Written problem -
Copy the records below word for word, starting at the line containing "Editorial rule for" and ending at the line containing "Reads: 9.50", with both of those lines included.

Data entries -
....................

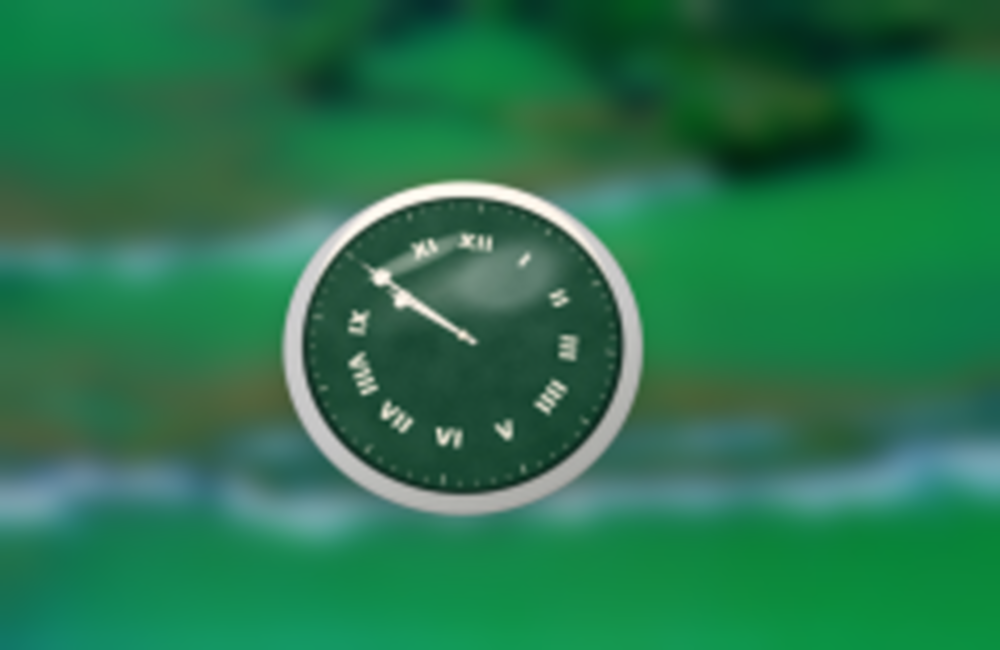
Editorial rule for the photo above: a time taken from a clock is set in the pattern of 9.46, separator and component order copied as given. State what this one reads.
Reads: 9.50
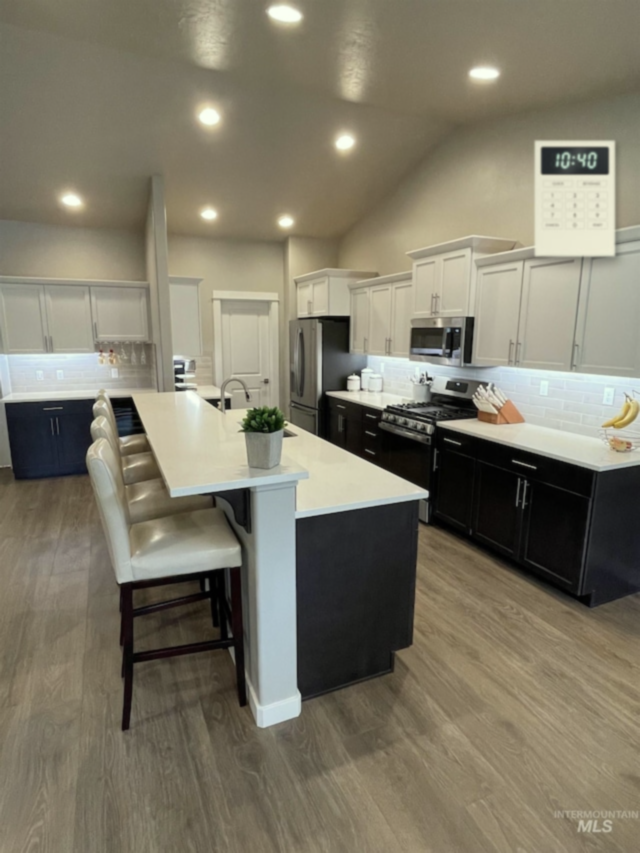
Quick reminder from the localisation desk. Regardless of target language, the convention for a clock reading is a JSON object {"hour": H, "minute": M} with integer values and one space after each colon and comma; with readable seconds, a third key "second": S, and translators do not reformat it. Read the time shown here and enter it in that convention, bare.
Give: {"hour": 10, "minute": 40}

....................

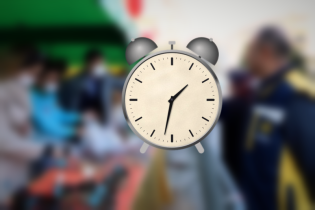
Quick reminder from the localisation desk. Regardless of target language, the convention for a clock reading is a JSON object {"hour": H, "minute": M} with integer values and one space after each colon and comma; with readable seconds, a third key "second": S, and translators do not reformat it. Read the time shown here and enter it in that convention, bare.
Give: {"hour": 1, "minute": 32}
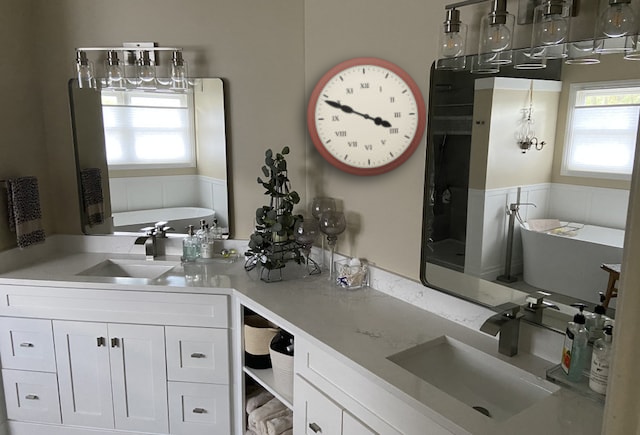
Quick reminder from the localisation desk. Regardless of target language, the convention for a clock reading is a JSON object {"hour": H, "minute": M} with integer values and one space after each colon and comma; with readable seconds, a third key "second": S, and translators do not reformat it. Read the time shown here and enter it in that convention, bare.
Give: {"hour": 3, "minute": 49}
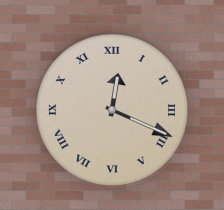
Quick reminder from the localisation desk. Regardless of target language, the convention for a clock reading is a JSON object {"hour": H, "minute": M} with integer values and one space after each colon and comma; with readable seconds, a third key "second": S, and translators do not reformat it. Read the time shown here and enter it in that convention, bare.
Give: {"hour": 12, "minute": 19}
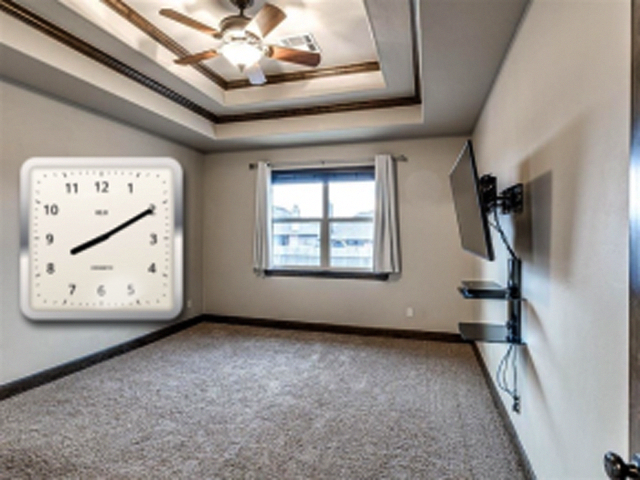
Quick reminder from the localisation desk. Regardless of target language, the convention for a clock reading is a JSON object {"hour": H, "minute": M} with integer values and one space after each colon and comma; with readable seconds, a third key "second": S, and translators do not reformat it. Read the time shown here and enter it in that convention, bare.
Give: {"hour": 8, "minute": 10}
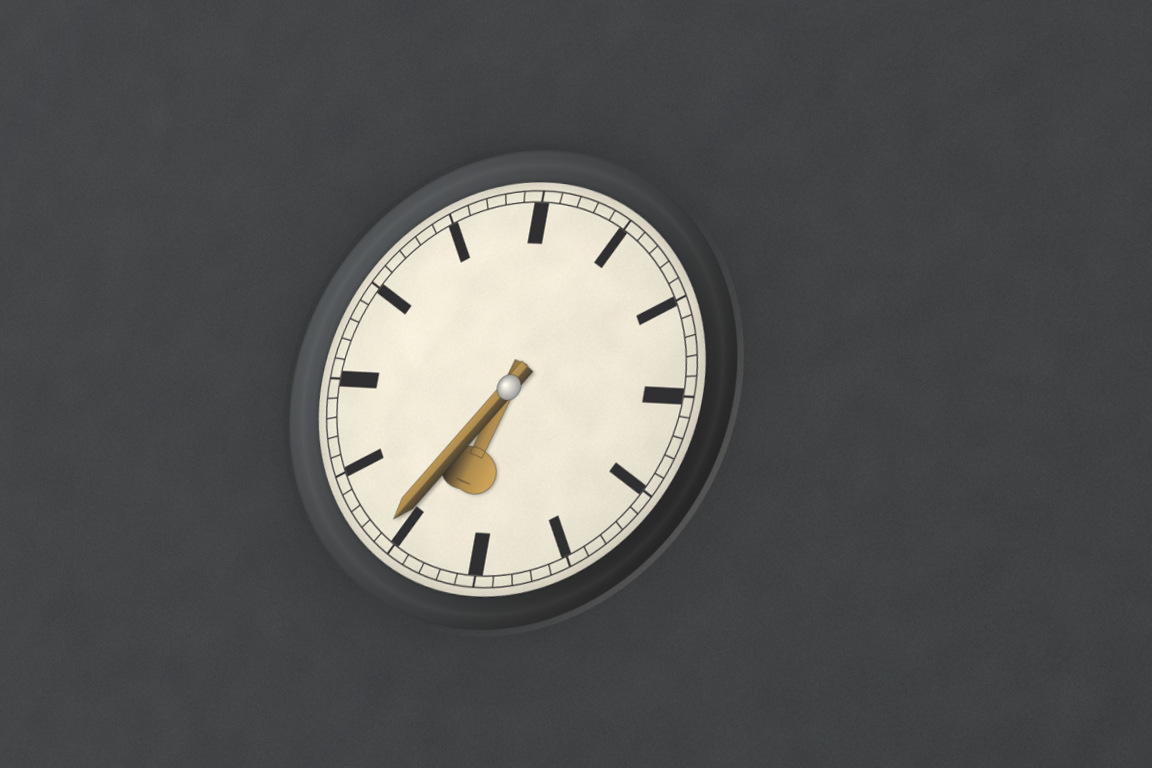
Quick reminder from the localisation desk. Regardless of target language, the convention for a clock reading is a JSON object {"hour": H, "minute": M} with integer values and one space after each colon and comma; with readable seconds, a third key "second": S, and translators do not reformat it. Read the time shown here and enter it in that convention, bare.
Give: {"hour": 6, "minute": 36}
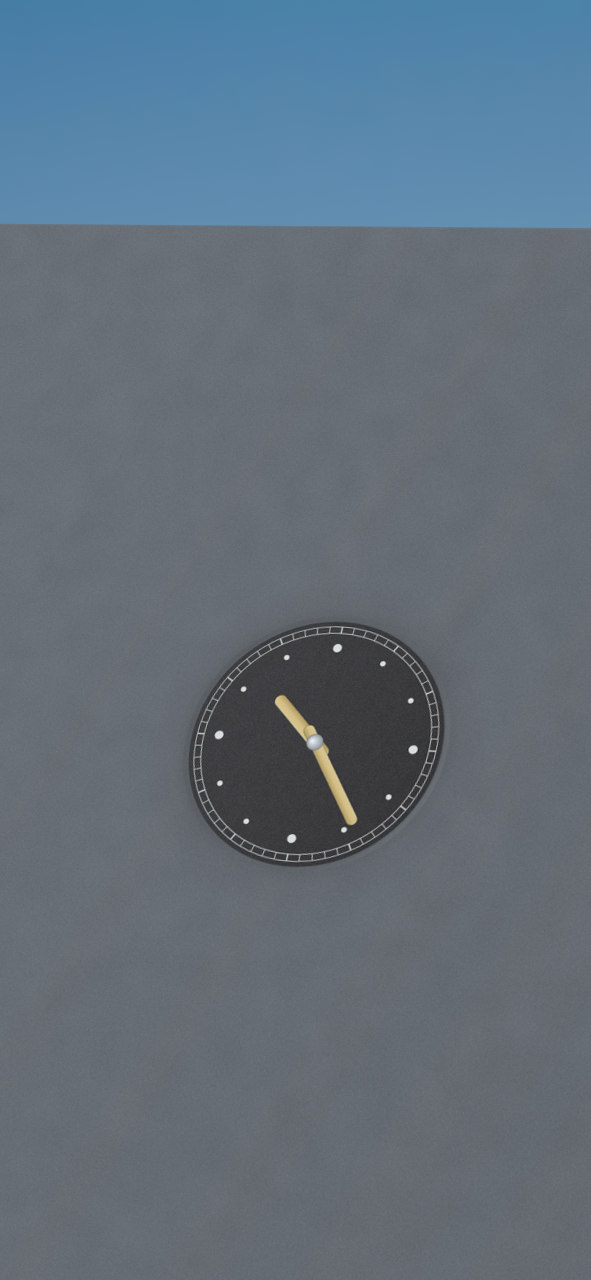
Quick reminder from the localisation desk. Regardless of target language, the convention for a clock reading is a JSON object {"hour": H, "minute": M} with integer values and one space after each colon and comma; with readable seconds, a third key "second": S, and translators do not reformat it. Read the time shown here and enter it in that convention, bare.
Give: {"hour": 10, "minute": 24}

....................

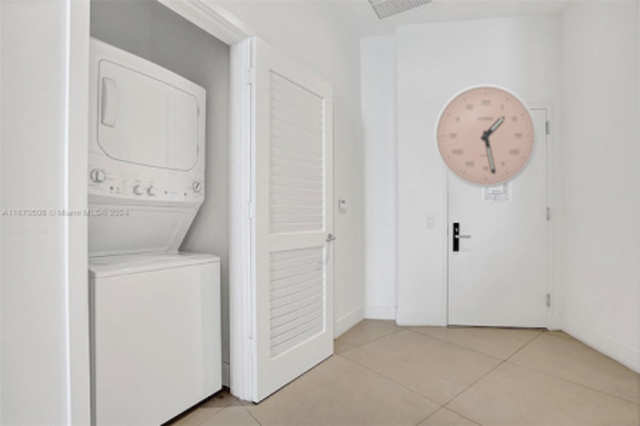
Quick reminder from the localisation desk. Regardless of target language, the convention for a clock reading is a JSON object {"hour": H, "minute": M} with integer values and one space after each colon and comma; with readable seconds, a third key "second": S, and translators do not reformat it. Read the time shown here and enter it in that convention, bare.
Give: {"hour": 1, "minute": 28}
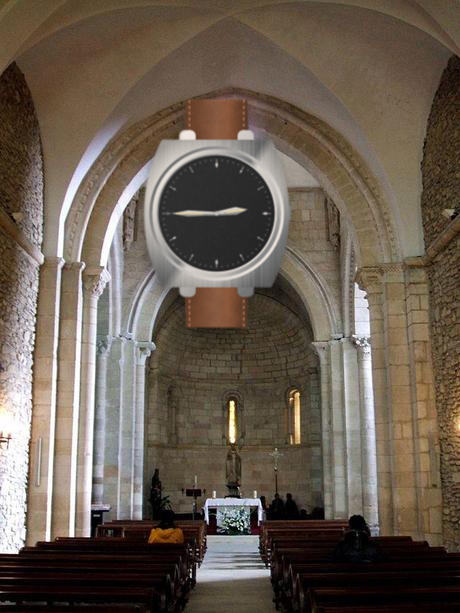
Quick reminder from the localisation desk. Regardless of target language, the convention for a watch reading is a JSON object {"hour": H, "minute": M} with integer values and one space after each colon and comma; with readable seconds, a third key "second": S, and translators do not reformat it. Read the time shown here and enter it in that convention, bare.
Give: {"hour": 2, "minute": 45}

....................

Answer to the problem -
Editorial rule for the photo above: a time taken from a clock is set in the pattern of 9.46, separator and component order copied as given. State what this one reads.
Reads: 9.50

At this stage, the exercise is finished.